Daarnaast is de zorg aan de dyslectische leerling erop gericht dat deze leerling leert omgaan met zijn lees- en/of spellingproblematiek. Dyslexie is een stoornis die niet met oefenen overgaat. De leerling zal dus moeten leren waar zijn (on)mogelijkheden liggen op het gebied van lezen en/of spellen. Het is de taak van de leerkracht om, in overleg met de IBer en RT-er, de leerling bepaalde strategieën aan te leren om zich te kunnen redden binnen het talige onderwijsaanbod. Er zal gekeken worden welke middelen de leerling kan gebruiken om zo min mogelijk hinder van zijn dyslexie te ondervinden. De coaching van dyslectische leerlingen richt zich erop dat de leerling middelen en strategieën efficiënt en doelgericht weet in te zetten.
 
  1. Vergoedingsregeling
 
Sinds 1 januari 2009 is de vergoedingsregeling dyslexie van kracht. Dat betekent dat de vergoeding (en behandeling) van enkelvoudige, ernstige dyslexie vergoed wordt. Sinds 1 januari 2015 loopt de vergoeding via de gemeente waar het kind woont.
 
De leerlingen die in aanmerking komen voor deze regeling vallen onder de criteria die worden omschreven in het Protocol Dyslexie Diagnostiek en Behandeling (Blomert, 2006) dat is geschreven voor de zorg.
Concreet betekent het dat leerlingen met een E-score op lezen en leerlingen met een lage D-score op lezen en een E-score op spellen - mits vastgesteld op minimaal drie opeenvolgende meetmomenten en na aanbod van extra begeleiding - doorgestuurd kunnen worden naar de zorg.
Leerlingen met alleen een spellingprobleem komen niet in aanmerking voor deze regeling. Bovendien moet er sprake zijn van ernstige en enkelvoudige dyslexie. De school moet de ernst van de dyslexie onderbouwen (achterstand op drie opeenvolgende meetmomenten, ondanks intensieve hulp: twee achtereenvolgende interventieperioden van elk minimaal twaalf effectieve weken) en de diagnosticus stelt vervolgens vast of er bij de leerling geen sprake is van andere gediagnosticeerde (leer)stoornissen.
 
Als leerlingen in aanmerking komen voor deze vergoedingsregeling, dan zullen de leerkracht en de intern begeleider samen het leerlingdossier in orde maken. Met de ouders is reeds besproken hoe de begeleiding heeft plaatsgevonden en welk effect dit heeft gehad. Als de leerling voldoet aan de gestelde criteria, dan kunnen ouders hun kind aanmelden bij het Sociaal Team van de gemeente waar het kind woont en bij Driestar Educatief. Deze dienst werkt met ons samen en verzorgt behandeling bij ons op school.
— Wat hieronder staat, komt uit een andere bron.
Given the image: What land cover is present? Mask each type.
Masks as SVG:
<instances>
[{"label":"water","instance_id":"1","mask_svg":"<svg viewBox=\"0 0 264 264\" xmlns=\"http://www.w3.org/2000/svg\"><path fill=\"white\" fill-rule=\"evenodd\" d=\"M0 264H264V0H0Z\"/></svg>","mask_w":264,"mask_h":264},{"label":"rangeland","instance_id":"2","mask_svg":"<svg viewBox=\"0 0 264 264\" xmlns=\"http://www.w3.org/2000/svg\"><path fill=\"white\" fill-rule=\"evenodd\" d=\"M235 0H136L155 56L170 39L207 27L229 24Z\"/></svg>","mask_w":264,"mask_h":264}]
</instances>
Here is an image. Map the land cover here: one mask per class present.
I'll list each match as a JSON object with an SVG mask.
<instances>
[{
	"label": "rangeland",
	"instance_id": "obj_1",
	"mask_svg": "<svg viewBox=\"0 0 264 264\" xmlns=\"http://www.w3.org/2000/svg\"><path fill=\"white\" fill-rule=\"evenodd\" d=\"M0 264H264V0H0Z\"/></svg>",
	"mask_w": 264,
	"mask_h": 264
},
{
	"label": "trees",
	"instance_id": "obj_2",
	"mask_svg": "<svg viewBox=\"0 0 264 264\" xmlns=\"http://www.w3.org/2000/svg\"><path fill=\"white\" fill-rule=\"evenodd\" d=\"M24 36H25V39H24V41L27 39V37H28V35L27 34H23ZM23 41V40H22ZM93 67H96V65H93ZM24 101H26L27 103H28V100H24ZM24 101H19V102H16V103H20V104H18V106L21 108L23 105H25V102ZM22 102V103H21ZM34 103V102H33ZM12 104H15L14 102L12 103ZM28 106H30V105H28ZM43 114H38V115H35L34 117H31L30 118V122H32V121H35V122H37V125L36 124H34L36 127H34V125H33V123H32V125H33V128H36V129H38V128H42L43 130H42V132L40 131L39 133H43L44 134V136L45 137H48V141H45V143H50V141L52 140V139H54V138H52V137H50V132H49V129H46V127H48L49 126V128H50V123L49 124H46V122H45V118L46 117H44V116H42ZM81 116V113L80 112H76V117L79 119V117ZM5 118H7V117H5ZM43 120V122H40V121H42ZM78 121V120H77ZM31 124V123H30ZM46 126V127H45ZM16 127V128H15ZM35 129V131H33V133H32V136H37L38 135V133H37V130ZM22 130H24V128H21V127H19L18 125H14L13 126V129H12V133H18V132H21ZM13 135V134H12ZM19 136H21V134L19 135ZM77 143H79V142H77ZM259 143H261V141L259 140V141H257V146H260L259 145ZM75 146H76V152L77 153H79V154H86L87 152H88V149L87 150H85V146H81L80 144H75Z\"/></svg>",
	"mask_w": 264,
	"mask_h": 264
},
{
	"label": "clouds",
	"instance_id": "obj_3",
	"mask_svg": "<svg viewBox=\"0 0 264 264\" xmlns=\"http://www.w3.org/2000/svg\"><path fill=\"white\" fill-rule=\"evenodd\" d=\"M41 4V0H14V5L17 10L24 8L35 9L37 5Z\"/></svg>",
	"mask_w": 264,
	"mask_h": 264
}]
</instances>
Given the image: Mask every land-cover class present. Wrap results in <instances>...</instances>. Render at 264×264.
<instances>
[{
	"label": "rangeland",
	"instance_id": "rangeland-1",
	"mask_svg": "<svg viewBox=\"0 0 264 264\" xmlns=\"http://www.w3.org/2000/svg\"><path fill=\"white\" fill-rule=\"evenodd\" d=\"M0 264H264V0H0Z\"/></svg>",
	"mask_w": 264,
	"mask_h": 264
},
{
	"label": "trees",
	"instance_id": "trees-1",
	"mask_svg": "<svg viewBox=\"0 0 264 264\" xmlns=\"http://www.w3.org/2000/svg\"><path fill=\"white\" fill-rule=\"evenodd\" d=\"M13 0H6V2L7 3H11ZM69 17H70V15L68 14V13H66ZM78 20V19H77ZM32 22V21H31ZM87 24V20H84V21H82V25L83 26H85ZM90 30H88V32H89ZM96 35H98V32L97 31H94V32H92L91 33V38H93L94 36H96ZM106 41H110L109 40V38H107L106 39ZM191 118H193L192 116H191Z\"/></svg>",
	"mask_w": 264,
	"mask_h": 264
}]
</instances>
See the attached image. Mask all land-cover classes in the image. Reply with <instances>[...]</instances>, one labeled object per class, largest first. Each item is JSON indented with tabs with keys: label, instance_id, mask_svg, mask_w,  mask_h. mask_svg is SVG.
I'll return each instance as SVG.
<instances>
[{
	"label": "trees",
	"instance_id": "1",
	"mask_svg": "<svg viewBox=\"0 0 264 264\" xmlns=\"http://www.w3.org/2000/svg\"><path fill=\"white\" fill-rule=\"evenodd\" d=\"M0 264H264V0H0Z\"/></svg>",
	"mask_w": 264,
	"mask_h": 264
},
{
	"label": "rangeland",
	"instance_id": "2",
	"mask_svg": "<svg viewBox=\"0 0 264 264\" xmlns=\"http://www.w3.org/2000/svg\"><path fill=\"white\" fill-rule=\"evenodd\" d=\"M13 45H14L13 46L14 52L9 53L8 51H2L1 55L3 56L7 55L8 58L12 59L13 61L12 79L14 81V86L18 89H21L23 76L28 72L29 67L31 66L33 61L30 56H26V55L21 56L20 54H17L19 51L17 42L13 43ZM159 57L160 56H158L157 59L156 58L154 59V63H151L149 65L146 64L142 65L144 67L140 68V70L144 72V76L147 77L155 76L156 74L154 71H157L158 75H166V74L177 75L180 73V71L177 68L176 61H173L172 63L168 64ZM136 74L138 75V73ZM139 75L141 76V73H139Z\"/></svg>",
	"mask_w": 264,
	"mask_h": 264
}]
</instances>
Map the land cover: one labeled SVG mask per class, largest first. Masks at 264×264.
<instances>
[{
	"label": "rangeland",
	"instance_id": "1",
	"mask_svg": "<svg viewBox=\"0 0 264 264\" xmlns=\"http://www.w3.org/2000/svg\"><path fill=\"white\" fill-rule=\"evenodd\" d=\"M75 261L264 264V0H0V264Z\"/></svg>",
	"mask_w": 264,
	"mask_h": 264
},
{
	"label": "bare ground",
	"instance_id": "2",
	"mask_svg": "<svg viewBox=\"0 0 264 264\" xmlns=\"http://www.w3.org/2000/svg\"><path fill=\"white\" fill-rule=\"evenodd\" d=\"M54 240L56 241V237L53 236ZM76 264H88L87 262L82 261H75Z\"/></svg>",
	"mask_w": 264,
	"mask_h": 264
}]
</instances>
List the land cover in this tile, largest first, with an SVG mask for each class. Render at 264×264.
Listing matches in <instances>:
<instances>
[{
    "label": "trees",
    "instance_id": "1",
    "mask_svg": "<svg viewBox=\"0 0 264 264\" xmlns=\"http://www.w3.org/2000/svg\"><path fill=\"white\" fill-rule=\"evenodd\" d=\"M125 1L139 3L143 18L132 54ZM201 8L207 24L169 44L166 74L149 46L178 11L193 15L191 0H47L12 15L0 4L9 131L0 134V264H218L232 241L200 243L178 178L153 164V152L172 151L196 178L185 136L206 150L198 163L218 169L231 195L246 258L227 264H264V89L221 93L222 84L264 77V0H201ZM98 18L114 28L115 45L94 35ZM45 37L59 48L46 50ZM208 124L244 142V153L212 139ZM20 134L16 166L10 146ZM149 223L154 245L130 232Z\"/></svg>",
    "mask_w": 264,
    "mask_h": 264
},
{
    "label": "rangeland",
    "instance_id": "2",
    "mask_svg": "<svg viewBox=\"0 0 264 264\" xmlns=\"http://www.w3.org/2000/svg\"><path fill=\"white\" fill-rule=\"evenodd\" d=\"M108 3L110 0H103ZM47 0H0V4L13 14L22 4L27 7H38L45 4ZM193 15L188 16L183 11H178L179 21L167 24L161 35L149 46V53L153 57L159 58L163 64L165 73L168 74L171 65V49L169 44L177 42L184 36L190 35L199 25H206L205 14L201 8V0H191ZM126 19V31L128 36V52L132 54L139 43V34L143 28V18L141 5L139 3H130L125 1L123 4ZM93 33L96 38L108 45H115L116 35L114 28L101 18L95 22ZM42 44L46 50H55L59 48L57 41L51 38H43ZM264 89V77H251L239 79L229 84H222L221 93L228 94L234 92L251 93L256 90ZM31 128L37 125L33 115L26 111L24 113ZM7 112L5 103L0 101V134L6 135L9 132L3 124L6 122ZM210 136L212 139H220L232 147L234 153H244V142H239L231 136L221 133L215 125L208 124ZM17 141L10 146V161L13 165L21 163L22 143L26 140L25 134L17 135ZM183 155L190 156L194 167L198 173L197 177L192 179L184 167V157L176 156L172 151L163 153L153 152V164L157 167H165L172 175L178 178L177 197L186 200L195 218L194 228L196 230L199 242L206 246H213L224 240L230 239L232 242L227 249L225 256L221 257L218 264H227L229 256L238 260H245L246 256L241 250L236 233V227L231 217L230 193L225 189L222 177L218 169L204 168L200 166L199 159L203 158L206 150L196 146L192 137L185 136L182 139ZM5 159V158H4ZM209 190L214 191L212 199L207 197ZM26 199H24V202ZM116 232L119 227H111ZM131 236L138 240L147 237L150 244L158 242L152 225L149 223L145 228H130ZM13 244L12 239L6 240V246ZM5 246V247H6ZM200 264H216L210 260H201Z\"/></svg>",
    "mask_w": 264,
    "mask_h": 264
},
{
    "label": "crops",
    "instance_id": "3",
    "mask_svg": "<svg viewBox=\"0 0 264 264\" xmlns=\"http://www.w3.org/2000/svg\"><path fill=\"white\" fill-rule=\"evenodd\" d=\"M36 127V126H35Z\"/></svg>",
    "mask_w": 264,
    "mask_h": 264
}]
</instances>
Na de aanmelding, krijgen zowel ouders als school het verzoek om gegevens aanleveren, waarna het onderzoek kan starten. Als de diagnose van ernstige, enkelvoudige dyslexie kan worden gesteld, dan komt de leerling ook in aanmerking voor behandeling. De beschikking die recht geeft op behandeling wordt via het Sociaal Team afgegeven en is 1 jaar geldig. De behandeling vindt vaak onder schooltijd plaats. De leerling krijgt hiervoor huiswerk mee. Ook op school kan er gezocht worden naar manieren om hier aandacht aan te besteden. Gedurende de behandeling wordt de leerling bij de behandelaar getest en gevolgd. Toets gegevens worden aan school doorgestuurd, op school wordt er in die periode niet ook getoetst bij de leerling.   
 
Het kan ook zijn dat de leerling niet de diagnose van ernstige, enkelvoudige dyslexie krijgt. Daarmee krijgt de leerling ook de behandeling niet vergoed. In overleg met de ouders wordt gezocht hoe deze leerling op school het best begeleid en gevolgd kan worden. Leerlingen kunnen eenmalig worden aangemeld voor onderzoek dat door de gemeente bekostigd wordt. Indien ouders later nogmaals een aanvraag doen bij het Sociaal Team, zullen de kosten hiervan voor eigen rekening zijn.
 
 
 
 
Tenslotte
Dit protocol geeft het beleid weer zoals intern is afgesproken in het voorjaar van 2012. Indien nodig zullen we, bijvoorbeeld op basis van voortschrijdend inzicht bij experts, dit beleidsdocument aanpassen of uitbreiden. We houden u via de maandinfo of een speciaal bulletin, dan wel een ouderavond op de hoogte.